** Dataset follows **

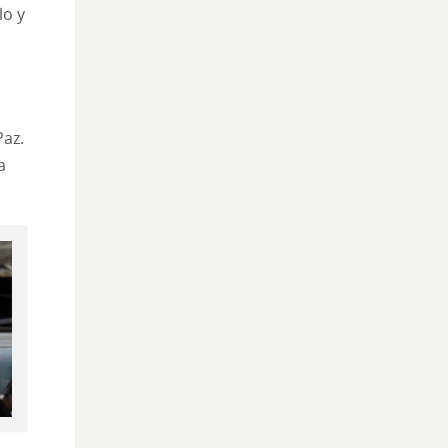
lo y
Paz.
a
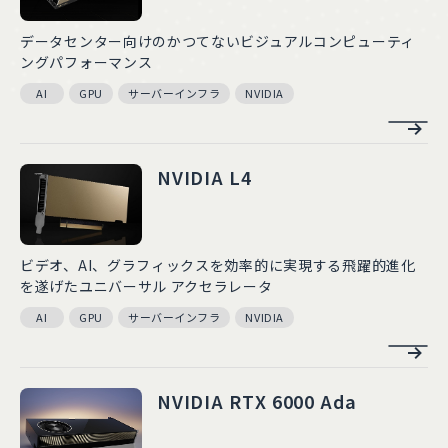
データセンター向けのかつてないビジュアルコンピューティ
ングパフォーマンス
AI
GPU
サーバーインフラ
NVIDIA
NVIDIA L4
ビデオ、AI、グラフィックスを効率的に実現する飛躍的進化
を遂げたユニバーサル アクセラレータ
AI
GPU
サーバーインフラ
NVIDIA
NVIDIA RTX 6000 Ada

** End of Dataset **
** Dataset follows **

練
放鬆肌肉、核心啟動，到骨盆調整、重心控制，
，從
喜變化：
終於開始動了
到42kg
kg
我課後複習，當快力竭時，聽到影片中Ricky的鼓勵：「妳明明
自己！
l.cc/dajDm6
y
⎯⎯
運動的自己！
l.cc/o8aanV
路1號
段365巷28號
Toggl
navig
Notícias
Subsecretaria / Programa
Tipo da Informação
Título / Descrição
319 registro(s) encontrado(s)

** End of Dataset **

■ Instructions for the task
Looking at the data above, return every line from the one with "データセンター向けのかつてないビジュアルコンピューティ" down to the one with "NVIDIA RTX 6000 Ada", exactly and inclusively.

■ Result for this task
データセンター向けのかつてないビジュアルコンピューティ
ングパフォーマンス
AI
GPU
サーバーインフラ
NVIDIA
NVIDIA L4
ビデオ、AI、グラフィックスを効率的に実現する飛躍的進化
を遂げたユニバーサル アクセラレータ
AI
GPU
サーバーインフラ
NVIDIA
NVIDIA RTX 6000 Ada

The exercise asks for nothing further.